Paula

The Paula chip includes logic for audio playback, floppy disk drive control, serial port input/output and mouse/joystick buttons. The logic remained functionally identical across all Amiga models from Commodore.

It was designed by Glenn Keller.

Paula is a contrived contraction of Ports, Audio, UART and Logic, and coincidentally the chip designer’s girlfriend.

What made Paula revolutionary was that it was capable of playing back sampled sound from memory without needing the Central Processing Unit to do the bulk of the work.

A comparison here may help, comparing the way the sound output on the Apple Macintosh computers of the time produced sound, and the way the Amiga computers produced sound using the Paula chip.

On the Macintosh, to play a sound, the CPU needs to load the next bit of sample data into the sound register over 22,000 times a second, interrupting whatever else it may be doing at the time.  The CPU can only do one thing at a time, so this effectively slows the CPU quite a lot.

On the Amiga, using the Paula chip, The CPU tells Paula where in Chip RAM the sample is stored, how long to play it for, and what rate to play it at.  Then Paula is able to play the sound in it’s entirety without any intervention from the CPU, unless for some reason the sound needs to be stopped early.

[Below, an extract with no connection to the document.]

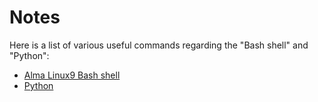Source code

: # Notes 

Here is a list of various useful commands regarding the "Bash shell" and "Python":

* [Alma Linux9 Bash shell](bash_shell.md)
* [Python](python_language.md)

We’ll use an analogy here to give an idea of the difference.  Say you’re trying to bake a cake, and want to listen to some music at the same time.  In this analogy, you are the CPU, and operate at about the same speed in both the Amiga and the Apple Macintosh (not true in real life, but close enough), the CD is the sound you wish you hear, which has been loaded into RAM, and the CD player is the sound generator – so either the sound output circuitry in the Apple Macintosh, or the Paula chip in the Amiga.  So, you pop a CD in the CD player and press play.  Now, if this was the Amiga, the CD can play from start to finish without you needing to be interrupted while baking the cake.  If this was the Macintosh, you have to stop whatever you’re doing every second while baking the cake to go to the CD player and press play again.  I’m sure you can see how much longer it will take you to bake the cake and how much less efficient this process would be?

This was revolutionary at the time, and is why Amiga computers always performed better than other computers of the time, despite having the same Central Processing Unit as many others running the show, so to speak.